I didn't see the first mile marker, so I don't know what my split was, but at mile 2 I was at 13 minutes, about 40 seconds slower than I wanted to be. I was able to push it the rest of the way, and still have some energy left for the final kick. That felt good to finish strong. Afterwards, Lani told me I was too fast for her to get a picture. I'll have to remember to slow down next time. I finished in a time of 20:05, about 40 seconds slower that I was hoping for.

While we were waiting for the results, we heard them announce a little kids race for all who were interested, so I brought our 3-year-old over (she also loves to run). It was a very short out-and-back. She was pretty excited. We started going, and she started smiling big. After we turned around, and mommy snapped a picture, I grabbed our 1-year old and we all ran to the finish. All the kids got cool medals and a Capri-Sun. The girls were clearly proud of themselves. Mommy and Daddy are too.

For a list of complete results for the Summer Series, click here.

Update: Raisin Bran

See original post: "Would you like some Raisins with your Bran?"

Had to put extra raisins in my bowl this morning.

Friday, August 10, 2007

Update: Coaching

See original post: "Coach Axman"

I just found out last night that the cross-country practices are scheduled to begin on the 14th of August, not after Labor Day! So, I'll start coaching sooner than expected. It's gonna be a great season!

Thursday, August 9, 2007

Would you like some Bran with your Raisins?

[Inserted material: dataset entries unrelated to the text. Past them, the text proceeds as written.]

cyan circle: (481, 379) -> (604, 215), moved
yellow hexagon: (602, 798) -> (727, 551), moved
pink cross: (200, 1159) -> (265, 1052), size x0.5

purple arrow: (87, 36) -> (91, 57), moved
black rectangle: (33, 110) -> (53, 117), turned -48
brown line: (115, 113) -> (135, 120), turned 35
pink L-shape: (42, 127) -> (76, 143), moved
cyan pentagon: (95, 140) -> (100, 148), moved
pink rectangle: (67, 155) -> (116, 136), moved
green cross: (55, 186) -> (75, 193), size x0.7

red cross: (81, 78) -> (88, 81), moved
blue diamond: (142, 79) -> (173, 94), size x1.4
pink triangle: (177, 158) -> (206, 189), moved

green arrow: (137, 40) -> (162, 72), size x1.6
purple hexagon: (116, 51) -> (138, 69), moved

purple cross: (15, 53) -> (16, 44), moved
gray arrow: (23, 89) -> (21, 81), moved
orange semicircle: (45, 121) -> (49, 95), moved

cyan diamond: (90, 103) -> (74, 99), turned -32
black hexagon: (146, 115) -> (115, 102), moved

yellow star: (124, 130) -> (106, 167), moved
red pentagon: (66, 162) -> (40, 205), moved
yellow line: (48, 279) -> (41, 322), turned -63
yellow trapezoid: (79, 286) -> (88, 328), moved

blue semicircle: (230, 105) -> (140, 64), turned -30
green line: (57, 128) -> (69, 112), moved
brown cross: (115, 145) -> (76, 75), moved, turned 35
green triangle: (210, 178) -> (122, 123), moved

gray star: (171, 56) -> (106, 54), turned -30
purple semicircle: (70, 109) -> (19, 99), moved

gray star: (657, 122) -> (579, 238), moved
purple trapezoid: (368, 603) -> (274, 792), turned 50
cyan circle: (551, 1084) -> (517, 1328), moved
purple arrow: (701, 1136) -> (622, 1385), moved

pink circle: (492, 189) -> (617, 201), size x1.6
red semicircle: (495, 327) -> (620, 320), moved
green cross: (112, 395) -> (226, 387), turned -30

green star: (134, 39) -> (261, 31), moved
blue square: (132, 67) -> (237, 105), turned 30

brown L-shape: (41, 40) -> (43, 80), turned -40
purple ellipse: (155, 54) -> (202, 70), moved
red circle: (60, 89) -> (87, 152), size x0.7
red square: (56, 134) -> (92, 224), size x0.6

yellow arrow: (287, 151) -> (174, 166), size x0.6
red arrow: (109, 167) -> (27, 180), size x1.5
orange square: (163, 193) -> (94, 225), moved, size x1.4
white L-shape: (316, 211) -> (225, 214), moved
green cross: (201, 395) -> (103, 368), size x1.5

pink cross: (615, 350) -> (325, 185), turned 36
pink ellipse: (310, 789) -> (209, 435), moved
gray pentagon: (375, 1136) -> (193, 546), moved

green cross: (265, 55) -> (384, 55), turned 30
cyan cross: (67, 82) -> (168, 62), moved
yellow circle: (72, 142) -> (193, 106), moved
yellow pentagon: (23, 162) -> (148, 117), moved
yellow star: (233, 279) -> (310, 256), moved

Have you had a bowl of Raisin Bran lately? It looked like a pretty good post-run breakfast--5 grams of protein, 45 grams of carbs. I opened the box and poured myself a bowl. Whoa! The bowl was almost completely full of raisins. The first bite I took was a heaping spoonful of raisins. And I thought there were only supposed to be two scoops of raisins in the box! Well, I suppose the two scoops probably just landed on top of the bran, and the bottom of the box will be almost completely void of raisins. It all averages out, right? I've eaten Raisin Bran all my life and I don't remember this being a problem when I was a kid. What's a cereal lover supposed to do? I really like this cereal and I am sure I will buy it again. I guess I'll just have to remember to mix it up before I serve it up.

Tuesday, August 7, 2007

Coach Axman

Living and working in Arizona has provided a great opportunity for me. One of the things I have always wanted to do is to be a track or cross-country coach (although I recently added it to my "to do" list). This week, I accepted a job as the cross-country coach for one of the middle schools in the district where I work. I am so excited! The team will consist of boys and girls in the 6th through 8th grades. I don't really have any coaching experience, but I am ready to jump into it and have fun with the kids. The season starts after Labor Day and runs for about eight weeks. We will have six meets during that time, all of which will involve several other schools. Practices will be held Monday through Wednesday. I am very excited for this opportunity and am looking forward to working with the kids. Go Bulldogs!